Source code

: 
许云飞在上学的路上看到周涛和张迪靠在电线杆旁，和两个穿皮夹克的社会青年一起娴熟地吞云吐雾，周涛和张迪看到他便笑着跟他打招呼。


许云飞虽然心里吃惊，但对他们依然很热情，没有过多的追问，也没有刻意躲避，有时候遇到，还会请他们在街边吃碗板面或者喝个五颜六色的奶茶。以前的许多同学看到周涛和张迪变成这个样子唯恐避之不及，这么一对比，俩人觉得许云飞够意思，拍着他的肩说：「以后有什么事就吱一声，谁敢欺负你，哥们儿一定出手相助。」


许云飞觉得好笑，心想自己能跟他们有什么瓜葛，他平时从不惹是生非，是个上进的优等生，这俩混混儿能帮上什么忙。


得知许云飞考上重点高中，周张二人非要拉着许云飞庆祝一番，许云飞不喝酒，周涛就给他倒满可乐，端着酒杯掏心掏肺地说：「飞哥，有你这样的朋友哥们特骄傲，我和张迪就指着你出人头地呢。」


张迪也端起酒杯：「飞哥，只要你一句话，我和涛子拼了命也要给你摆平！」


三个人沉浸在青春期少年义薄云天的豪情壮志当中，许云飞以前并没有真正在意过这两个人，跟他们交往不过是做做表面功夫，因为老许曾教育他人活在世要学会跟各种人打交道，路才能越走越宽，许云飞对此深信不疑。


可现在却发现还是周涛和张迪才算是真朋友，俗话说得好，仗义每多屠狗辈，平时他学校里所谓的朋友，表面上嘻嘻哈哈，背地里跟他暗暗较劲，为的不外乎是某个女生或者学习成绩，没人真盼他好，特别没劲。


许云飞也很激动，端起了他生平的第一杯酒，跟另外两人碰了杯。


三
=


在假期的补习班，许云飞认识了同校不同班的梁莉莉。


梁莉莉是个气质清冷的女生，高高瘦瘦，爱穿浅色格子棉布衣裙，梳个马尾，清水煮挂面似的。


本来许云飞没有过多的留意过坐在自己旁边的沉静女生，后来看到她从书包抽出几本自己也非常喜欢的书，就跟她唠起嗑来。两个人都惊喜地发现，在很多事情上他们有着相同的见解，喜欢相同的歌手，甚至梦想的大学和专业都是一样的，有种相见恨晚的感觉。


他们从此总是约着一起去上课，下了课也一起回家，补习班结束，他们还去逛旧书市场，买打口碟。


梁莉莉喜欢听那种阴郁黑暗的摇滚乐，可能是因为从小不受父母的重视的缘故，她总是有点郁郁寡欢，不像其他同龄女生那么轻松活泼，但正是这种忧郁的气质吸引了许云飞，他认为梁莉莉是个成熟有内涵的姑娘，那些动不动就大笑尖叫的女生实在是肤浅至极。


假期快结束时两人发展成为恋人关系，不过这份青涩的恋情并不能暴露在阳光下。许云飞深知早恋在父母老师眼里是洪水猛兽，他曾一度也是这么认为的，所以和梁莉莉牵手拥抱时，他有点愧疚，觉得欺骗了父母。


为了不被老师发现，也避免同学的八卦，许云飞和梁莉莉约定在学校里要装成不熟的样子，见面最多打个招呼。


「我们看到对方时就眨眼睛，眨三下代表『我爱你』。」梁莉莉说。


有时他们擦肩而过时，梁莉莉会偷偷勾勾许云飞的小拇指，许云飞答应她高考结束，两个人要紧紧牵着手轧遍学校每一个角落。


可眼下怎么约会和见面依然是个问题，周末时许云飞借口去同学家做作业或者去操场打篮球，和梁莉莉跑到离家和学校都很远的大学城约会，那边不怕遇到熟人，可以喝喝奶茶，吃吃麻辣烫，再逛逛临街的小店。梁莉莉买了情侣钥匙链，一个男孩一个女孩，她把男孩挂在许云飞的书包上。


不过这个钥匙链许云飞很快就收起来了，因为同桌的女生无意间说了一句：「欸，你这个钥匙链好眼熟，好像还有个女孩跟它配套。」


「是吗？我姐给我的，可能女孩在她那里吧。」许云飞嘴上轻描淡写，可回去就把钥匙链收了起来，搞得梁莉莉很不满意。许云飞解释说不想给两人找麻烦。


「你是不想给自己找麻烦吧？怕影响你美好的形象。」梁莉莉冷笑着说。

• • •

[Your task]
Copy the records above. Keep every word as it is.

[Output for this task]
Source code

: 
许云飞在上学的路上看到周涛和张迪靠在电线杆旁，和两个穿皮夹克的社会青年一起娴熟地吞云吐雾，周涛和张迪看到他便笑着跟他打招呼。


许云飞虽然心里吃惊，但对他们依然很热情，没有过多的追问，也没有刻意躲避，有时候遇到，还会请他们在街边吃碗板面或者喝个五颜六色的奶茶。以前的许多同学看到周涛和张迪变成这个样子唯恐避之不及，这么一对比，俩人觉得许云飞够意思，拍着他的肩说：「以后有什么事就吱一声，谁敢欺负你，哥们儿一定出手相助。」


许云飞觉得好笑，心想自己能跟他们有什么瓜葛，他平时从不惹是生非，是个上进的优等生，这俩混混儿能帮上什么忙。


得知许云飞考上重点高中，周张二人非要拉着许云飞庆祝一番，许云飞不喝酒，周涛就给他倒满可乐，端着酒杯掏心掏肺地说：「飞哥，有你这样的朋友哥们特骄傲，我和张迪就指着你出人头地呢。」


张迪也端起酒杯：「飞哥，只要你一句话，我和涛子拼了命也要给你摆平！」


三个人沉浸在青春期少年义薄云天的豪情壮志当中，许云飞以前并没有真正在意过这两个人，跟他们交往不过是做做表面功夫，因为老许曾教育他人活在世要学会跟各种人打交道，路才能越走越宽，许云飞对此深信不疑。


可现在却发现还是周涛和张迪才算是真朋友，俗话说得好，仗义每多屠狗辈，平时他学校里所谓的朋友，表面上嘻嘻哈哈，背地里跟他暗暗较劲，为的不外乎是某个女生或者学习成绩，没人真盼他好，特别没劲。


许云飞也很激动，端起了他生平的第一杯酒，跟另外两人碰了杯。


三
=


在假期的补习班，许云飞认识了同校不同班的梁莉莉。


梁莉莉是个气质清冷的女生，高高瘦瘦，爱穿浅色格子棉布衣裙，梳个马尾，清水煮挂面似的。


本来许云飞没有过多的留意过坐在自己旁边的沉静女生，后来看到她从书包抽出几本自己也非常喜欢的书，就跟她唠起嗑来。两个人都惊喜地发现，在很多事情上他们有着相同的见解，喜欢相同的歌手，甚至梦想的大学和专业都是一样的，有种相见恨晚的感觉。


他们从此总是约着一起去上课，下了课也一起回家，补习班结束，他们还去逛旧书市场，买打口碟。


梁莉莉喜欢听那种阴郁黑暗的摇滚乐，可能是因为从小不受父母的重视的缘故，她总是有点郁郁寡欢，不像其他同龄女生那么轻松活泼，但正是这种忧郁的气质吸引了许云飞，他认为梁莉莉是个成熟有内涵的姑娘，那些动不动就大笑尖叫的女生实在是肤浅至极。


假期快结束时两人发展成为恋人关系，不过这份青涩的恋情并不能暴露在阳光下。许云飞深知早恋在父母老师眼里是洪水猛兽，他曾一度也是这么认为的，所以和梁莉莉牵手拥抱时，他有点愧疚，觉得欺骗了父母。


为了不被老师发现，也避免同学的八卦，许云飞和梁莉莉约定在学校里要装成不熟的样子，见面最多打个招呼。


「我们看到对方时就眨眼睛，眨三下代表『我爱你』。」梁莉莉说。


有时他们擦肩而过时，梁莉莉会偷偷勾勾许云飞的小拇指，许云飞答应她高考结束，两个人要紧紧牵着手轧遍学校每一个角落。


可眼下怎么约会和见面依然是个问题，周末时许云飞借口去同学家做作业或者去操场打篮球，和梁莉莉跑到离家和学校都很远的大学城约会，那边不怕遇到熟人，可以喝喝奶茶，吃吃麻辣烫，再逛逛临街的小店。梁莉莉买了情侣钥匙链，一个男孩一个女孩，她把男孩挂在许云飞的书包上。


不过这个钥匙链许云飞很快就收起来了，因为同桌的女生无意间说了一句：「欸，你这个钥匙链好眼熟，好像还有个女孩跟它配套。」


「是吗？我姐给我的，可能女孩在她那里吧。」许云飞嘴上轻描淡写，可回去就把钥匙链收了起来，搞得梁莉莉很不满意。许云飞解释说不想给两人找麻烦。


「你是不想给自己找麻烦吧？怕影响你美好的形象。」梁莉莉冷笑着说。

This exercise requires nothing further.